(RECORDS SHOWN)
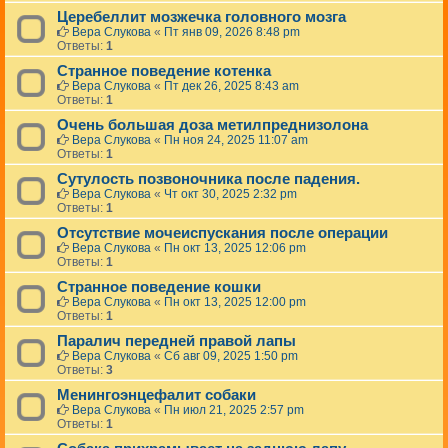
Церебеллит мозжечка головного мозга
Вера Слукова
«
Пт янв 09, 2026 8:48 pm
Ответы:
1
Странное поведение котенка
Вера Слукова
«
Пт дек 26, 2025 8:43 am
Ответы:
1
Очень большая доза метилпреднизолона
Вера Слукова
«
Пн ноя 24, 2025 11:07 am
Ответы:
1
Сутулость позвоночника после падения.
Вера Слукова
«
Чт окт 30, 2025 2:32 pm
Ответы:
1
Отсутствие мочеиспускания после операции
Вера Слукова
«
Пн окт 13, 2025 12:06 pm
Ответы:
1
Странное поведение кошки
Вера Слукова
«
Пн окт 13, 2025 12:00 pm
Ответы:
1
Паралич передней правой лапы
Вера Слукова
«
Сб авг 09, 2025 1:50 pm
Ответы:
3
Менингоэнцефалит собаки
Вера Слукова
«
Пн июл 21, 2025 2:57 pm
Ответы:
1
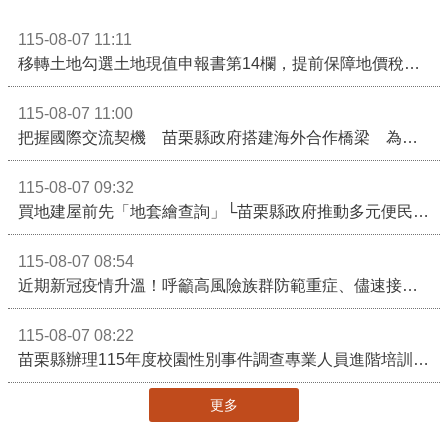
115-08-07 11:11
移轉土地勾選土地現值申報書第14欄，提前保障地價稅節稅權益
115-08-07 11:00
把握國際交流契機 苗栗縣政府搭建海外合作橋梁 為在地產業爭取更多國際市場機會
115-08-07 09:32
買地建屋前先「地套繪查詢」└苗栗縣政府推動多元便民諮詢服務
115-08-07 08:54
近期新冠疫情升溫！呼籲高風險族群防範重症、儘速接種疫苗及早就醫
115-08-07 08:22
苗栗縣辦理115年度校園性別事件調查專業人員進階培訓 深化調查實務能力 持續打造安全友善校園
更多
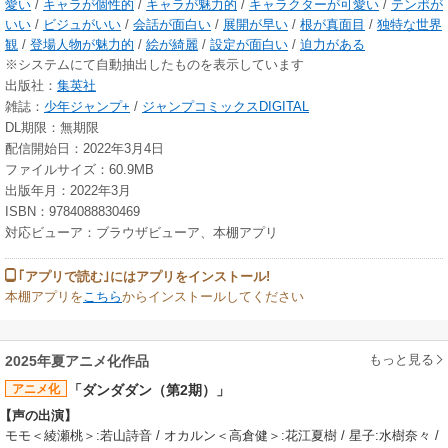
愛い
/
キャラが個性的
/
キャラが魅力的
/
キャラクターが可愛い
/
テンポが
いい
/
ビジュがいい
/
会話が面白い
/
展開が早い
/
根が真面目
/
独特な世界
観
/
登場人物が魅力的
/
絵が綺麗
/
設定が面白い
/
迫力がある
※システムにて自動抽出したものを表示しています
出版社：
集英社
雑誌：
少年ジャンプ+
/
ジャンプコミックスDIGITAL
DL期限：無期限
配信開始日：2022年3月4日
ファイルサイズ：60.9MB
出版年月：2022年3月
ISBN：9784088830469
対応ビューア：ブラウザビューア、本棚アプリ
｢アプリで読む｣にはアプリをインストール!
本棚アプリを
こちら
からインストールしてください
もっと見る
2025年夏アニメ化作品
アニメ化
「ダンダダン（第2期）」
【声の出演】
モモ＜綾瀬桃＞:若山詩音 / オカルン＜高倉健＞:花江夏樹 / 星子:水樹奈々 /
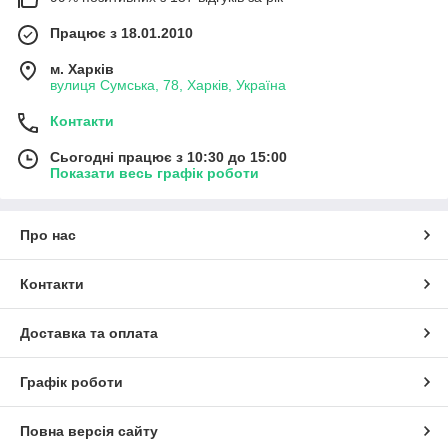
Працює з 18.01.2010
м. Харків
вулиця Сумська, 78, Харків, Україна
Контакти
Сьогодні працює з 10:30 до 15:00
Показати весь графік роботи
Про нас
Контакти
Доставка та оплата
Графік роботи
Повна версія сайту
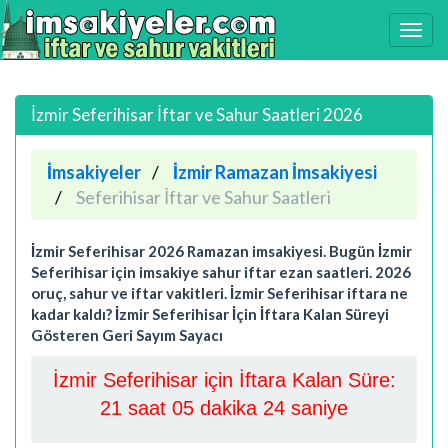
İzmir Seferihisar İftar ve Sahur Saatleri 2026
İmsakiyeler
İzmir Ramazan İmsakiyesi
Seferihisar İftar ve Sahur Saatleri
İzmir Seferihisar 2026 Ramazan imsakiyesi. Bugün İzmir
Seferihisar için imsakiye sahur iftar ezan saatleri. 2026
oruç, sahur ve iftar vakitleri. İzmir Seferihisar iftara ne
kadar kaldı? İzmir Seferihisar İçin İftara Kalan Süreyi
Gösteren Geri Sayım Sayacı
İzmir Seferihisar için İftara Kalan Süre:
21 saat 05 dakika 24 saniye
(End RECORDS SHOWN)
(RECORDS SHOWN)
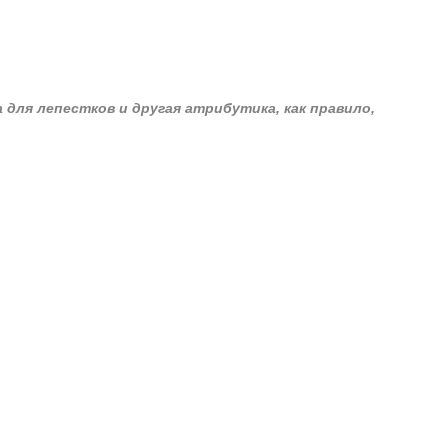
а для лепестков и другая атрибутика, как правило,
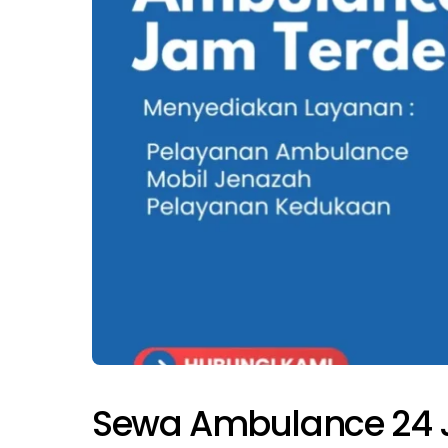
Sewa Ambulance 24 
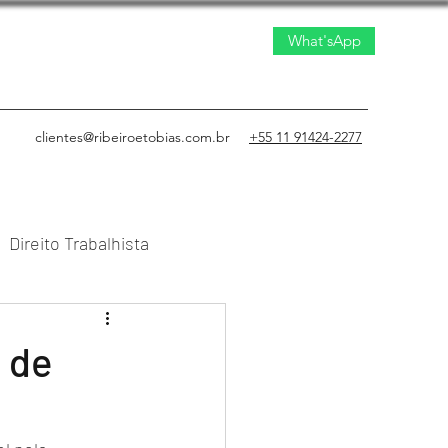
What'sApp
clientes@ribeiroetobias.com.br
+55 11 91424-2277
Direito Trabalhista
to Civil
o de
(End RECORDS SHOWN)
_TASK REQUIREMENTS:_ Update only the lines starting with the one that contains "İzmir Seferihisar İftar" and going on through the one that contains "21 saat 05 dakika 24 saniye": give them again with "Geri Sayım Sayacı" replaced by "Geri Sayım Aracı" and everything else unchanged.

_RESPONSE TO THIS TASK:_
İzmir Seferihisar İftar ve Sahur Saatleri 2026
İmsakiyeler
İzmir Ramazan İmsakiyesi
Seferihisar İftar ve Sahur Saatleri
İzmir Seferihisar 2026 Ramazan imsakiyesi. Bugün İzmir
Seferihisar için imsakiye sahur iftar ezan saatleri. 2026
oruç, sahur ve iftar vakitleri. İzmir Seferihisar iftara ne
kadar kaldı? İzmir Seferihisar İçin İftara Kalan Süreyi
Gösteren Geri Sayım Aracı
İzmir Seferihisar için İftara Kalan Süre:
21 saat 05 dakika 24 saniye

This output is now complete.